[Written exercise] Copy every line of the material below word for word, and leave the pictures out of your answer.

[Dataset content]

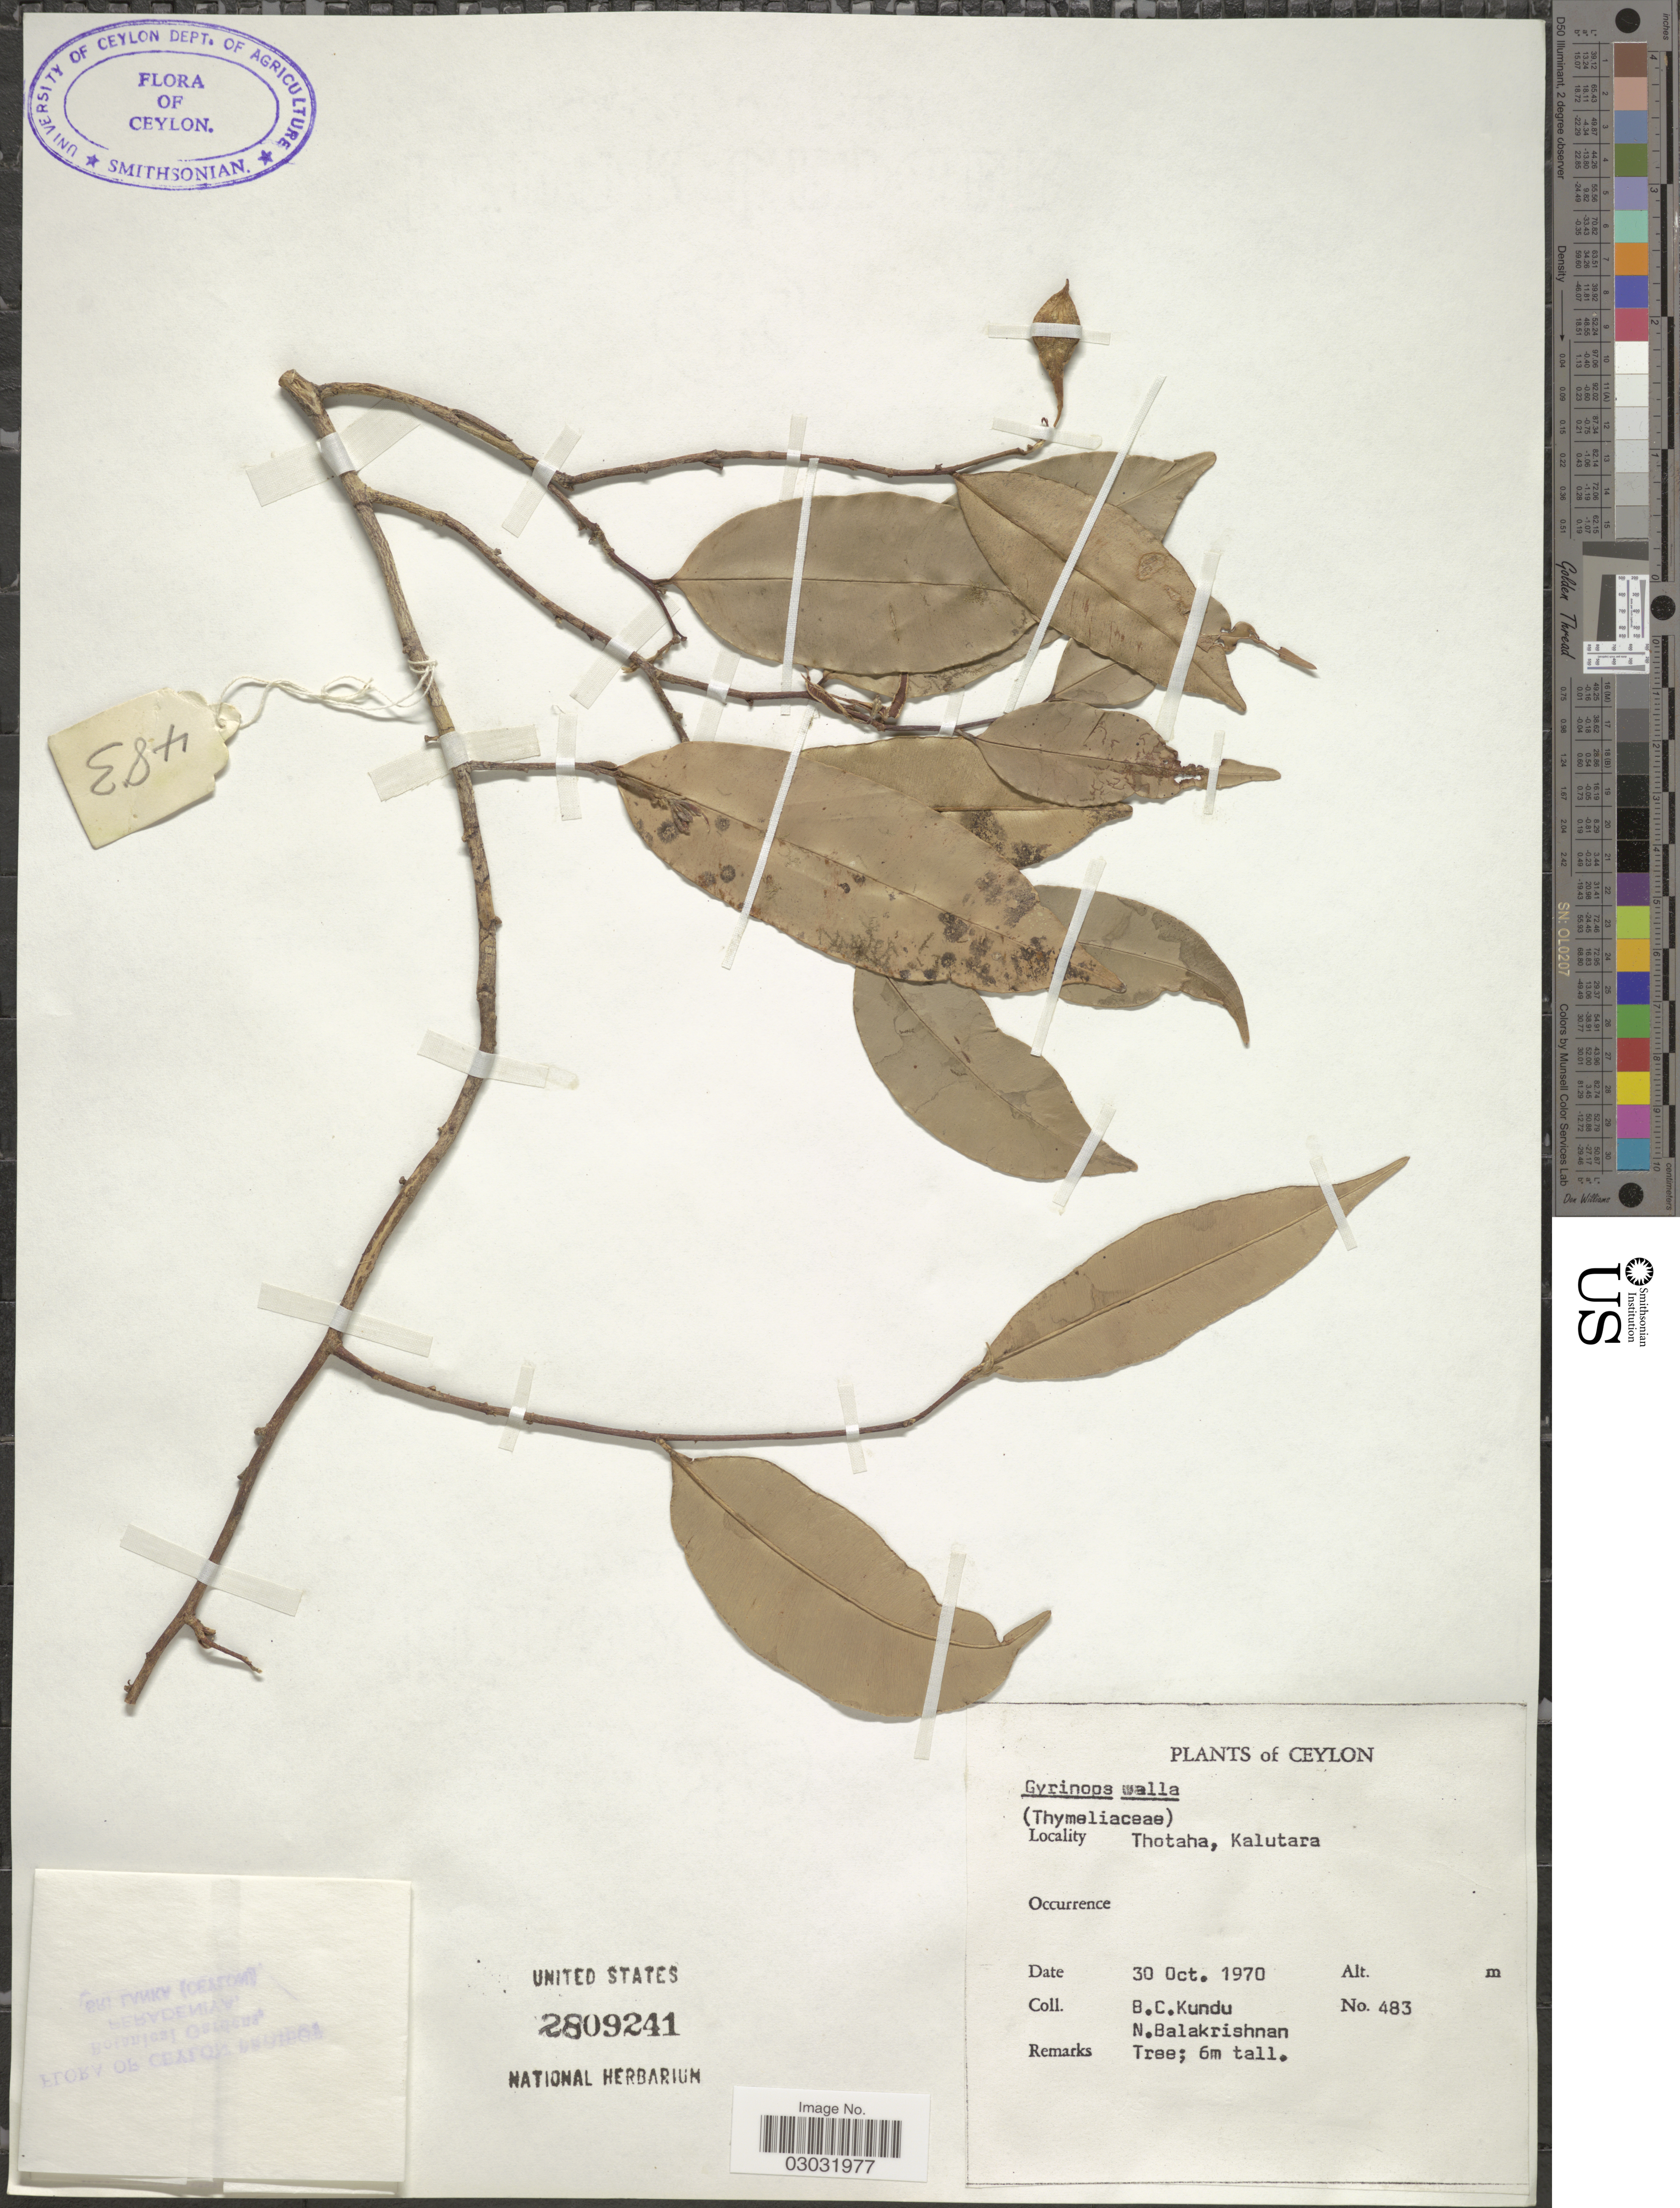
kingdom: Plantae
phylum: Tracheophyta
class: Magnoliopsida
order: Malvales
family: Thymelaeaceae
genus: Gyrinops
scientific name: Gyrinops walla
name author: Gaertn.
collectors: B. C. Kundu & N. Balakrishnan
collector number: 483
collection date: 1970-10-30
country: Sri Lanka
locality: Ceylon, Thotaha, Kalutara.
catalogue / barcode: US 2809241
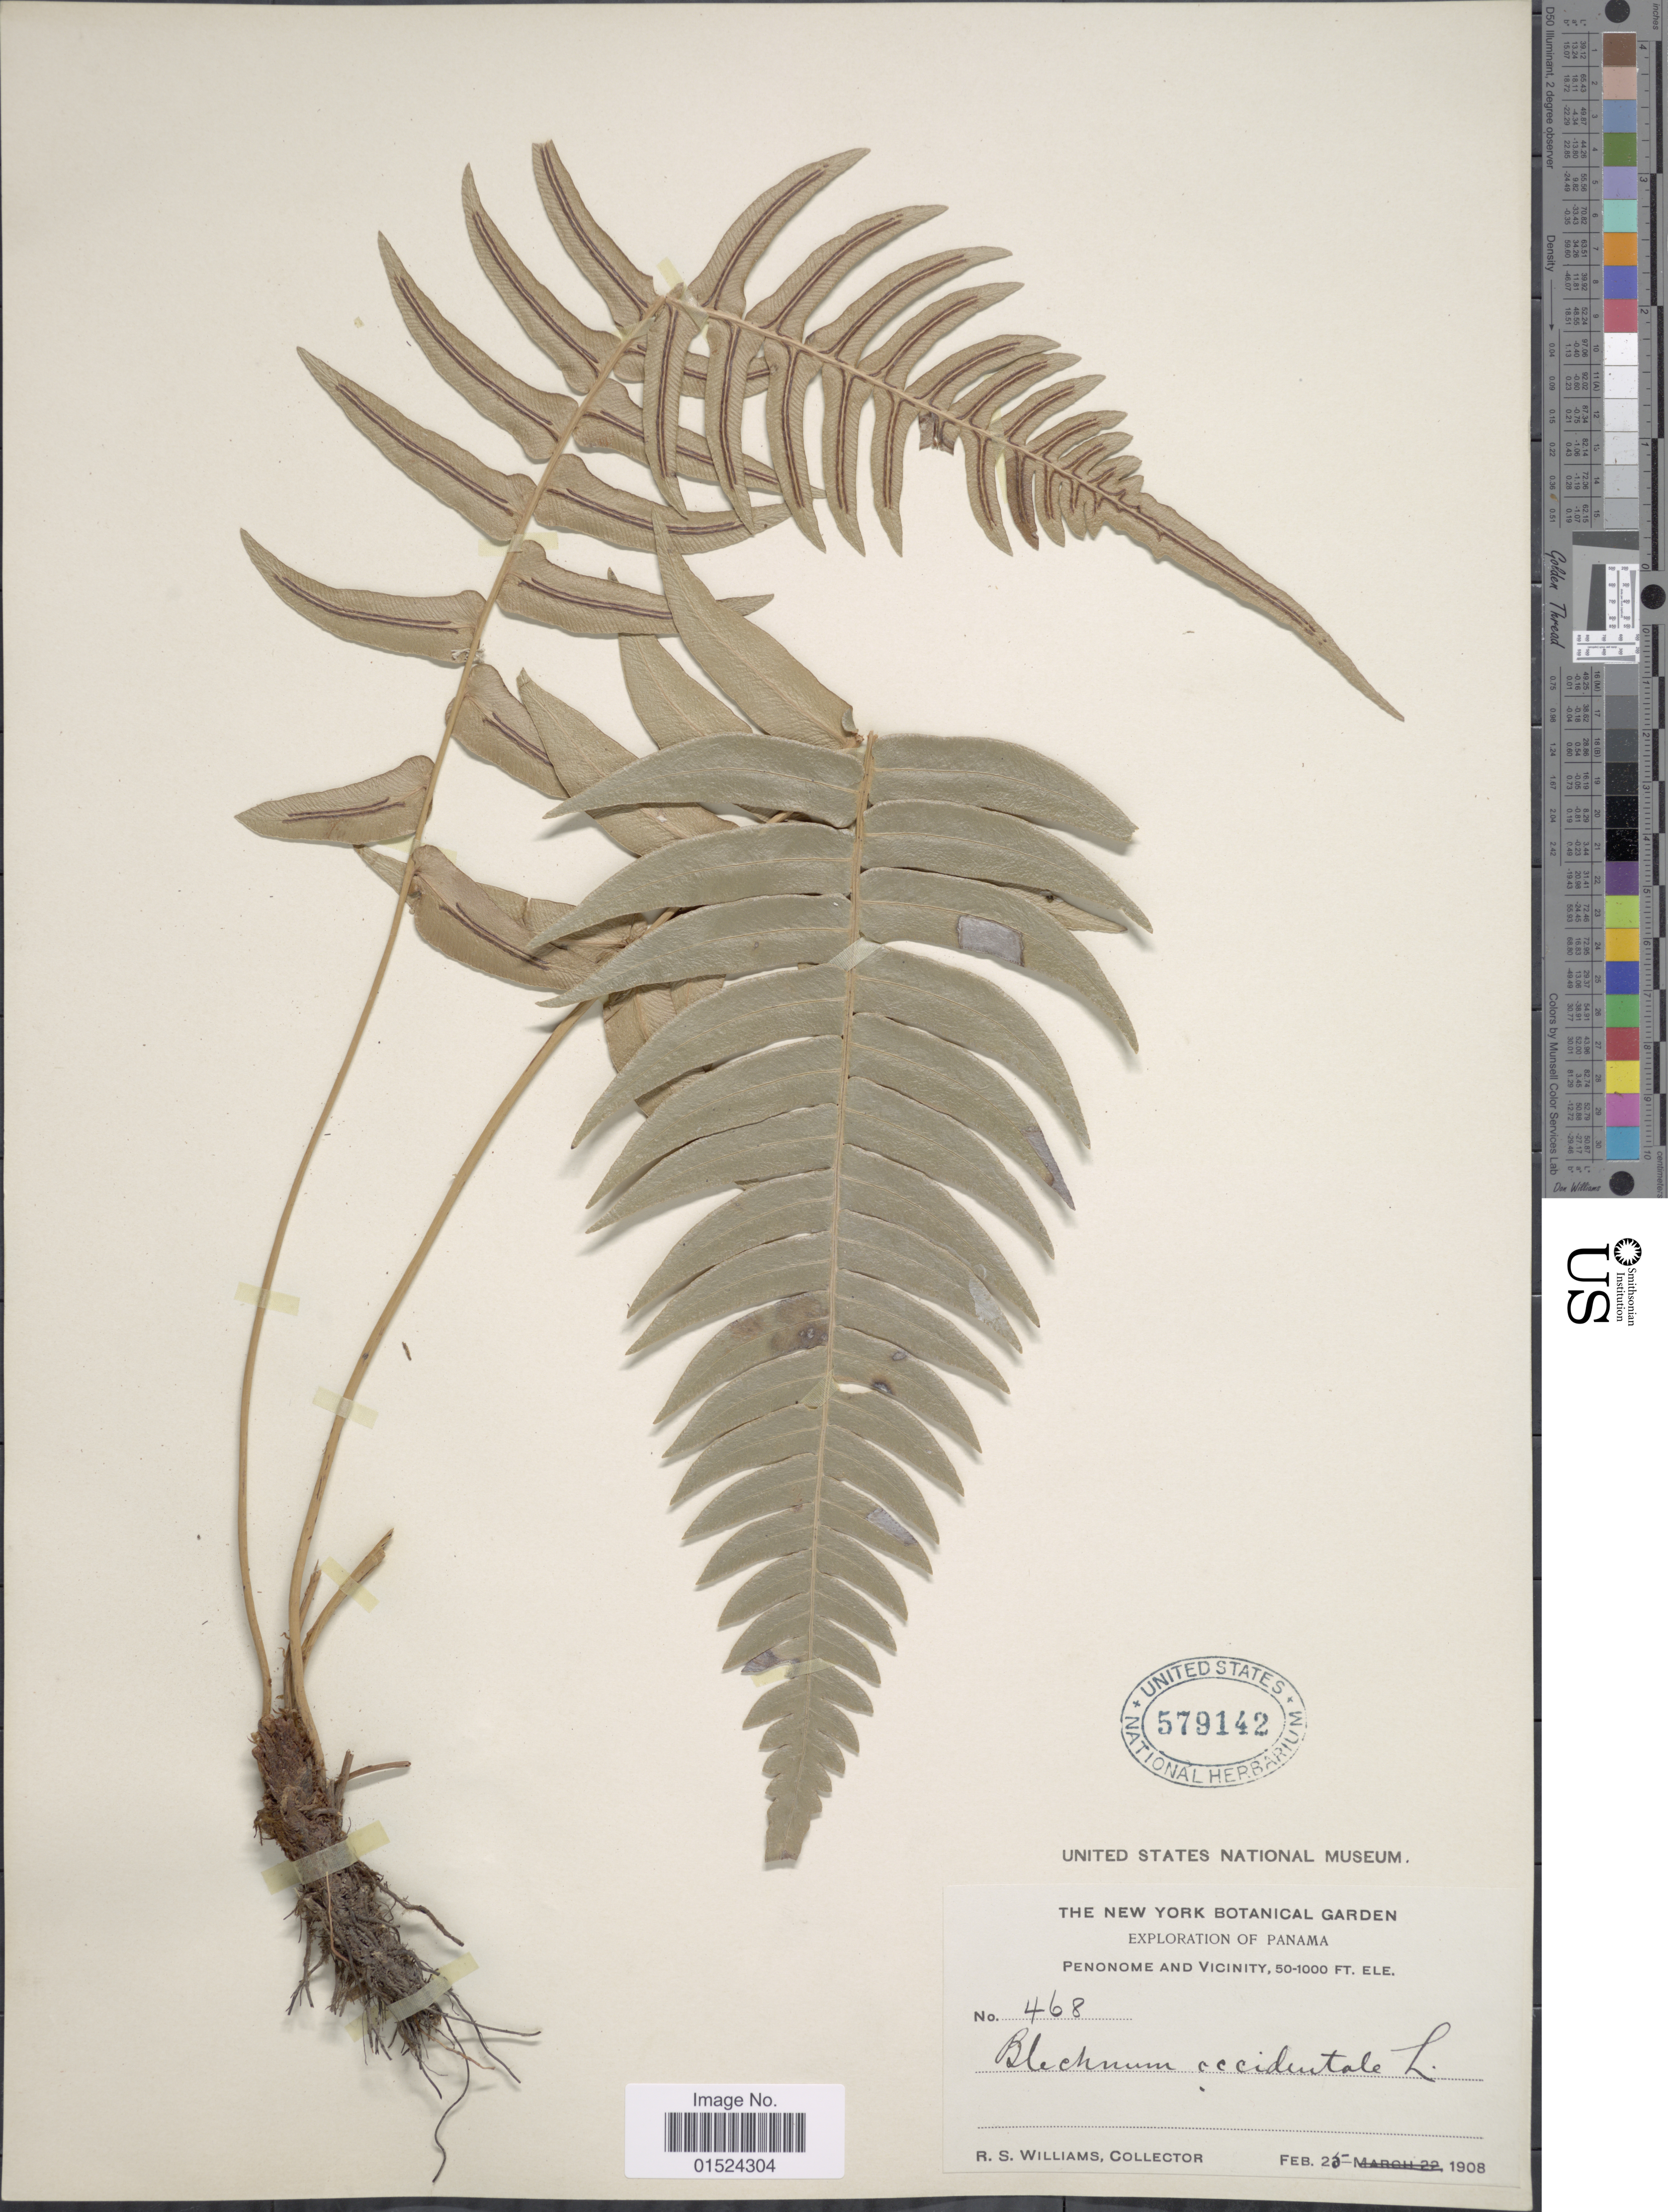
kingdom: Plantae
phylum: Tracheophyta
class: Polypodiopsida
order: Polypodiales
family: Blechnaceae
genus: Blechnum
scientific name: Blechnum occidentale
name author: L.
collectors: R. S. Williams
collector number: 468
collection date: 1908-02-25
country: Panama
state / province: Panamá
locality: Penonome and vicinity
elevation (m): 15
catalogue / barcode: US 579142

[Written reply]
kingdom: Plantae
phylum: Tracheophyta
class: Magnoliopsida
order: Malvales
family: Thymelaeaceae
genus: Gyrinops
scientific name: Gyrinops walla
name author: Gaertn.
collectors: B. C. Kundu & N. Balakrishnan
collector number: 483
collection date: 1970-10-30
country: Sri Lanka
locality: Ceylon, Thotaha, Kalutara.
catalogue / barcode: US 2809241
kingdom: Plantae
phylum: Tracheophyta
class: Polypodiopsida
order: Polypodiales
family: Blechnaceae
genus: Blechnum
scientific name: Blechnum occidentale
name author: L.
collectors: R. S. Williams
collector number: 468
collection date: 1908-02-25
country: Panama
state / province: Panamá
locality: Penonome and vicinity
elevation (m): 15
catalogue / barcode: US 579142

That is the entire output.